When the test turns green, do not lock in the verdict immediately — keep reading the remaining suspects to confirm none of them is a stronger explanation. Settling on the first green fix is how a wrong fix gets shipped; only commit once no better candidate surfaces.
When the current candidate set is exhausted without green, broaden it (next-ranked files, infrastructure) and iterate again — up to three rounds. After the third round without convergence, or when candidates are exhausted, mark the failure as Unresolved with a Conclusion listing the suspects analyzed, attempts made, what each changed about the failure, and the most plausible remaining lead.

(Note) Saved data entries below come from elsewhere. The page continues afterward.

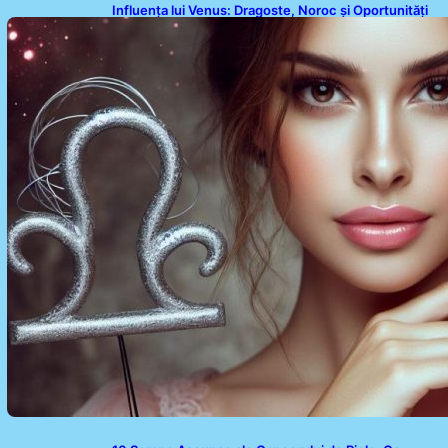
Influența lui Venus: Dragoste, Noroc și Oportunități
pentru Tauri și Balanțe în Weekendul 8-9 August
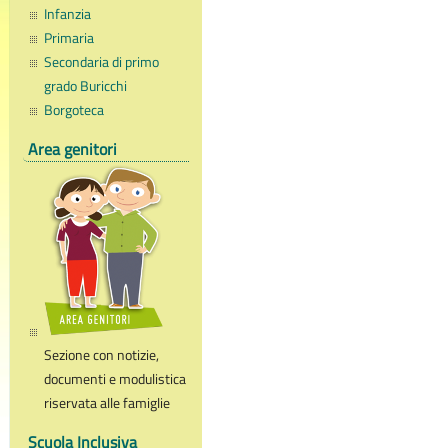
Infanzia
Primaria
Secondaria di primo
grado Buricchi
Borgoteca
Area genitori
Sezione con notizie,
documenti e modulistica
riservata alle famiglie
Scuola Inclusiva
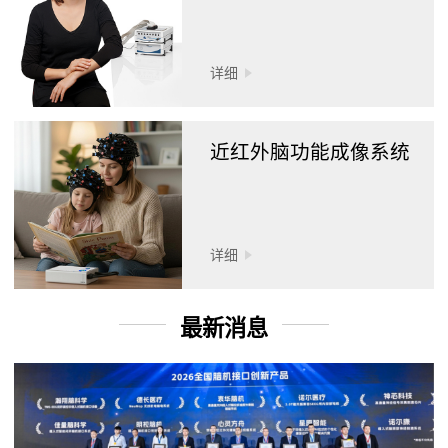
详细
近红外脑功能成像系统
详细
最新消息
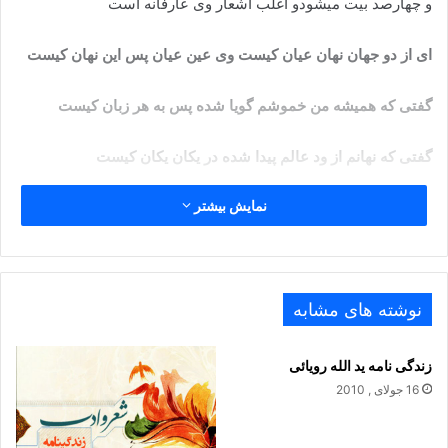
و چهارصد بیت میشودو اغلب اشعار وی عارفانه است
ای از دو جهان نهان عیان کیست وی عین عیان پس این نهان کیست
گفتی که همیشه من خموشم گویا شده پس به هر زبان کیست
گفتی که نهانم از ود عالم پیدا شده در یکان یکان کیست
نمایش بیشتر
گفتی که ز جسم و جان برونم پوشیده لباس جسم و جان کیست
گفتی که نه اینم و نه آنم پس این که هم این بود هم ان کیست
نوشته های مشابه
آثار :
دیوان اشعار
زندگی نامه ید الله رویائی
16 جولای , 2010
اسرار فاتحه
جام جهاننما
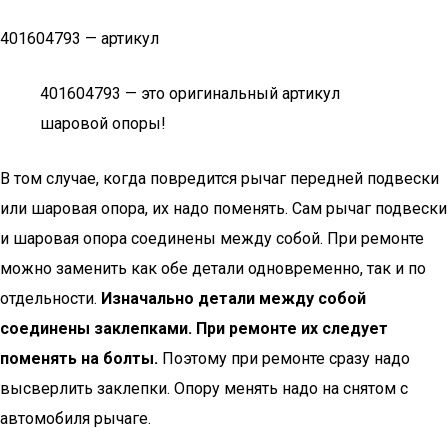
401604793 — артикул
401604793 — это оригинальный артикул
шаровой опоры!
В том случае, когда повредится рычаг передней подвески
или шаровая опора, их надо поменять. Сам рычаг подвески
и шаровая опора соединены между собой. При ремонте
можно заменить как обе детали одновременно, так и по
отдельности.
Изначально детали между собой
соединены заклепками. При ремонте их следует
поменять на болты.
Поэтому при ремонте сразу надо
высверлить заклепки. Опору менять надо на снятом с
автомобиля рычаге.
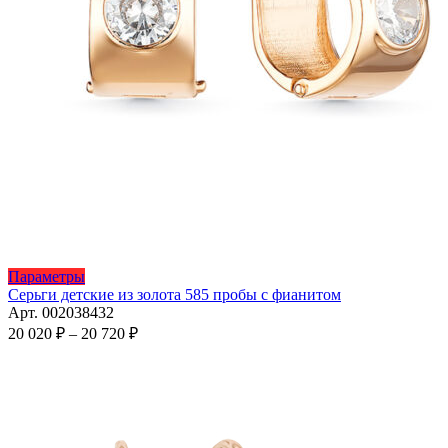
Этот
Параметры
товар
Серьги детские из золота 585 пробы с фианитом
имеет
Арт. 002038432
несколько
Диапазон
20 020
₽
–
20 720
₽
вариаций.
цен:
Опции
20
можно
020 ₽
выбрать
–
на
20
странице
720 ₽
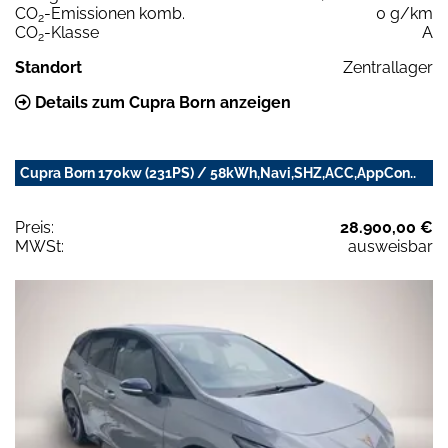
CO
-Emissionen komb.
0 g/km
2
CO
-Klasse
A
2
Standort
Zentrallager
Details zum Cupra Born anzeigen
Cupra Born 170kw (231PS) / 58kWh,Navi,SHZ,ACC,AppCon..
Preis:
28.900,00 €
MWSt:
ausweisbar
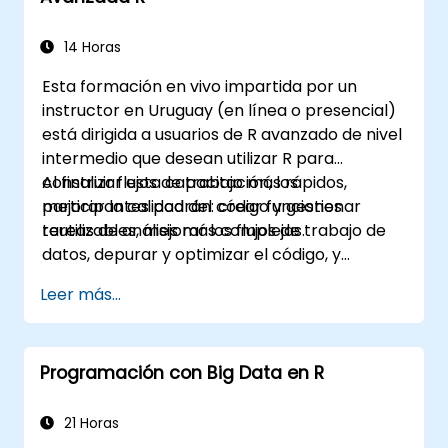
14 Horas
Esta formación en vivo impartida por un
instructor en Uruguay (en línea o presencial)
está dirigida a usuarios de R avanzado de nivel
intermedio que desean utilizar R para
construir flujos de trabajo más rápidos,
Al finalizar esta capacitación, los
mejorar la calidad del código y gestionar
participantes podrán: crear funciones
tareas de análisis más complejas.
reutilizables, mejorar los flujos de trabajo de
datos, depurar y optimizar el código, y
producir informes reproducibles.
Leer más...
Programación con Big Data en R
21 Horas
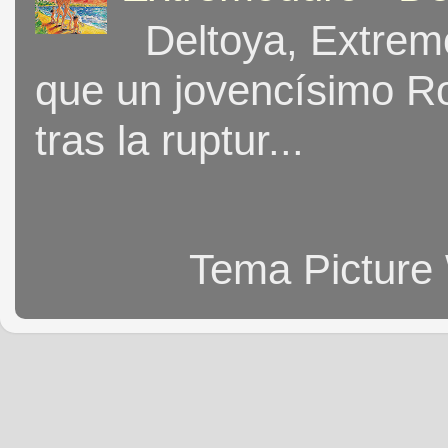
Deltoya, Extremo
que un jovencísimo Ro
tras la ruptur...
Tema Picture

Run the cleanup in Restore the Portal and exit.
Once the verdict is locked in (only ever after a green local run — never commit or open a PR otherwise), record the offending commit (short SHA + subject) and one sentence explaining how it broke the test — reused in the PR body's Root Cause section (see Pull Request).
Restore the Portal
This step is idempotent: the portal must end the run in the same state it started — Tomcat running with the original portal-ext.properties loaded.
When Set Feature Flags changed <bundles>/portal-ext.properties, restore the snapshot and bounce Tomcat to pick the original properties back up.
When Set Feature Flags was skipped because the test does not need flag changes, Tomcat keeps running untouched and there is nothing to do.